Saving the Coral Sea's Reefs
Written by SurfWriter Girls Sunny Magdaug and Patti Kishel
Saving the ocean's coral reefs, which generate half the world's oxygen and sustain a fourth of its sea life, from natural and man-made disasters is a challenge to scientists and governments alike.
Yet, in Melanesia, in a distant part of the South Seas that includes Indonesia, Papua New Guinea, Australia and Fiji, a group of indigenous women known as the Sea Women of Melanesia is taking matters into their own hands to protect their local reefs.
Through a program launched in 2017 by the Coral Sea Foundation, Melanesian women are learning scuba diving and marine science skills so they can take an active role in creating and monitoring marine protected areas on their own coral reefs.
The program, which provides education and empowerment opportunities not readily available to island women, is enabling them to dive to the depths of the ocean, observing and gathering information to help restore and protect the reefs that are vital to Melanesia's ocean ecosystems.
Made up of nearly 2,000 islands with a population of 12 million, Melanesia has about a half-dozen languages and cultures and its primary industries are fishing, farming, logging, and mining. In recent years, the number one source of income has become tourism, including surfing, skin diving, and eco-tours.
Dr. Andy Lewis, the founder and executive director of the Coral Sea Foundation, says that the program "grew out of a conversation I had with a young indigenous woman that wanted to protect the reefs of her homeland."

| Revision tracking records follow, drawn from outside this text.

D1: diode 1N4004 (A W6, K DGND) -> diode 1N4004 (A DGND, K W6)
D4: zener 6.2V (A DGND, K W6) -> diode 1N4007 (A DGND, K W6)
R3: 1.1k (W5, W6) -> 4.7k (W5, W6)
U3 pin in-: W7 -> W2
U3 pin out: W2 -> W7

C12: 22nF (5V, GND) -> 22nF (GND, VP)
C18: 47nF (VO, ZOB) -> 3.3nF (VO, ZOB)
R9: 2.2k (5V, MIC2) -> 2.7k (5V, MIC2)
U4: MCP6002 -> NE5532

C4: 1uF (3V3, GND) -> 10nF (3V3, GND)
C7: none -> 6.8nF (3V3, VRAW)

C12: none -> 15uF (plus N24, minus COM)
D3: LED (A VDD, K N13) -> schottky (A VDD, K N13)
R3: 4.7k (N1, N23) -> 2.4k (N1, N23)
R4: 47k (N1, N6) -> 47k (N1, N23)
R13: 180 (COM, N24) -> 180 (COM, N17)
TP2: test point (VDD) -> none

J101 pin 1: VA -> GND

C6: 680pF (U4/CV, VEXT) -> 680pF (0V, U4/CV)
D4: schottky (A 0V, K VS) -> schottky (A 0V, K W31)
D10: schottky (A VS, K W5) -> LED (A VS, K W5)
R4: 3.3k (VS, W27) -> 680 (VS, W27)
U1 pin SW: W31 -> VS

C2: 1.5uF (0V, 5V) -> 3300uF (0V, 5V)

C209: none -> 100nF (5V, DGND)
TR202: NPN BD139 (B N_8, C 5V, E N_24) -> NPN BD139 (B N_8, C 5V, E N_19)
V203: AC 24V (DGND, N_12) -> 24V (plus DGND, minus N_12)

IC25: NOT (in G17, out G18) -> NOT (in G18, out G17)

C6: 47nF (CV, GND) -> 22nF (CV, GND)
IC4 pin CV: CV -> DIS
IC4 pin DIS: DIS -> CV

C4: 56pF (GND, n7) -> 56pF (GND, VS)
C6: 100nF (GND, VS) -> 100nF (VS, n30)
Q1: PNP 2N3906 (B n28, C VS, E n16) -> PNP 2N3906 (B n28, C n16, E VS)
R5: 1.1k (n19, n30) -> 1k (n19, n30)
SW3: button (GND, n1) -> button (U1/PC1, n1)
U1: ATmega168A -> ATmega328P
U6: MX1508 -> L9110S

Today, in a culture where most young women marry early and are expected to stay at home, the Sea Women of Melanesia are using scuba gear, GPS technology, and computers to chart a different course - saving the coral reefs which support the life of their ocean.
Most of the women had never explored the underwater world before even though their lives revolved around it. But, when the health of the reefs was threatened and the fishermen brought back smaller catches, they wanted to do something to help.
In honor of the program's success, it won the prestigious Ocean Tribute Award 2020, sponsored by the Prince Albert of Monaco Foundation, that recognizes "innovative programs that support sustainable management of marine and coastal ecosystems."
Now, like the coral reefs themselves, the Sea Women of Melanesia are an essential part of the ocean.